WORK INSTRUCTIONS:
#1 Reproduce, word for word, the part of the blog text that opens with the words containing "People who know" and closes with "their children's future.".
#2 Answer these questions using the blog text:
(a) Which government collection agency does the author name as being expanded?
(b) What is the heading of the section that comes after the political opinions?
(c) What date is given for the entry that mentions attending a memorial service?
#3 Continue the blog text on politics and relationships from its last sentence.
Start of TEXT SEGMENT
I get it! Politics can stir up the strongest emotions because it hits at the very core of what a person believes. I personally believe we all want much of the same thing even when we are on opposite sides.

I believe our country is exceptional and owes no one any apologies for its successful individuals. I believe people are good and want to be successful and INDEPENDENT. I believe personal and professional achievement should be rewarded not belittled and punished. I believe we all want our freedom. I believe MOST of us want to honor our veterans and soldiers for the sacrifices they and their families have made for our country and will continue to make. I believe MOST of us want our country and our way of life to survive.

People who know me know I am incredibly laid back and easy going. When I see (or believe I see) someone who has the power and the will to threaten all that I hold dear and believe in I am going to speak up. I will not stand by quietly when I think my children's and future generations of children will be saddled with the burden of debt they didn't incur. Honestly I can't understand why any parent would be okay with it. I can't stay quiet when I see a government collection agency (IRS) be expanded to ensure that a law (that wasn't read before it was passed) is adhered to. I also don't understand parents who are good with that for their children's future.

If being financially successful is something to be ashamed of then why do so many parents encourage their kids to go to college? We encourage our kids to make good grades, show leadership and be good citizens so they can grow up and be financially independent and lead loving and successful lives. If you are a person who wants your children to be dependent on others and the government for a paycheck and to meet their everyday needs then you have incredibly low standards in my opinion. Being envious and jealous of those who seem to have it all is one thing...but to hold those who have done well (or inherited wealth somehow) in contempt is shameful, stupid and a waste of time and emotion.

Going with the flow isn't always smart or wise. Celebrity doesn't automatically make for good leadership or "good" human beings. Being a professional anything (actor, singer, athlete etc.) doesn't automatically make a person a roll model. Being a "perfect" person or having a pristine past doesn't always make the best spiritual or political leader. "Eye candy" doesn't always make the best girl or boy friend. The gift of discernment was given to all mankind. More people should take the time to step back, think and use it. ~Jane Hahn

Relationship Advice From Momma Hahn


8/29/12: It's often said that none of us are guaranteed tomorrow and for that matter none of us are guaranteed the next moment. I am attending a memorial service tomorrow and when things like this occur I am always reminded that it's best to have relationships in good places in every moment as much as possible. 

I wish all persons the sort of life that when it's our turn to pass on, even through sadness, those who know us can find some sort of peace. I must add that it is a privilege and gift to know that all was right between you and the person who is gone. If you have repairs to make I hope all pride can be put aside and your relationships can be brought to a place that heals your hearts. ~Jane Steel Hahn

9/16/12: Every single decision you make can have an affect on another person, place or thing and this is why you are either part of a problem or part of the solution in every single thing you do. ~Jane Steel Hahn 
I hope you make it a good day not only for you but for others too.
End of TEXT SEGMENT
Start of RECORDED DATA
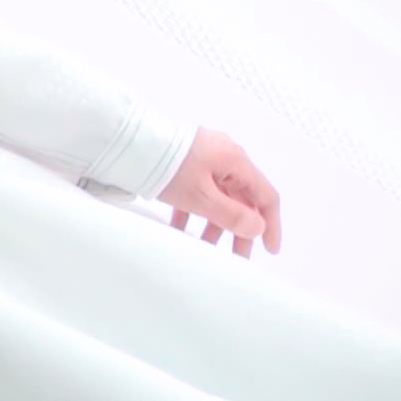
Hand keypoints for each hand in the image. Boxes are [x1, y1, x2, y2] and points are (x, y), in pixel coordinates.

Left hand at [157, 127, 282, 257]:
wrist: (130, 142)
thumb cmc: (169, 168)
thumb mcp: (201, 197)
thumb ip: (231, 215)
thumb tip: (257, 228)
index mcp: (236, 161)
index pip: (265, 196)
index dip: (271, 225)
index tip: (269, 250)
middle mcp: (225, 157)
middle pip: (241, 198)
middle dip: (239, 229)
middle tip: (237, 257)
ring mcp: (204, 157)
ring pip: (218, 196)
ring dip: (214, 222)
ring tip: (205, 247)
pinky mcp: (184, 161)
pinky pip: (197, 189)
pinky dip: (193, 210)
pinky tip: (180, 229)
End of RECORDED DATA
ANSWERS TO EACH TASK:
#1
People who know me know I am incredibly laid back and easy going. When I see (or believe I see) someone who has the power and the will to threaten all that I hold dear and believe in I am going to speak up. I will not stand by quietly when I think my children's and future generations of children will be saddled with the burden of debt they didn't incur. Honestly I can't understand why any parent would be okay with it. I can't stay quiet when I see a government collection agency (IRS) be expanded to ensure that a law (that wasn't read before it was passed) is adhered to. I also don't understand parents who are good with that for their children's future.

#2
(a) The IRS.
(b) Relationship Advice From Momma Hahn.
(c) 8/29/12.

#3
8/3/12: Man! I really don't like meanness or mean people! I get teasing but some people don't know when to turn it off and it's hard for me to deal with. If I discover that someone is just plain mean-spirited I don't allow them to be in my life because that stuff can rub off on another person and it becomes contagious. ~Jane Steel Hahn

8/8/12: The things we think we have no time for are simply those things we don't make priorities. The people we think we have no time for are simply those people we don't make priorities. ~Jane Steel Hahn

8/20/12: As Don and I got ready for our day we exchanged compliments this morning. I enjoy and appreciate Don for so many things. No matter how bad I think I look he still takes the time to express appreciation for me and for my appearance. Of course I had to ask whether or not he had lowered his expectations, his standards or just couldn't see as well. After a good long laugh we decided that's just what happens when you WANT to love someone for a long time.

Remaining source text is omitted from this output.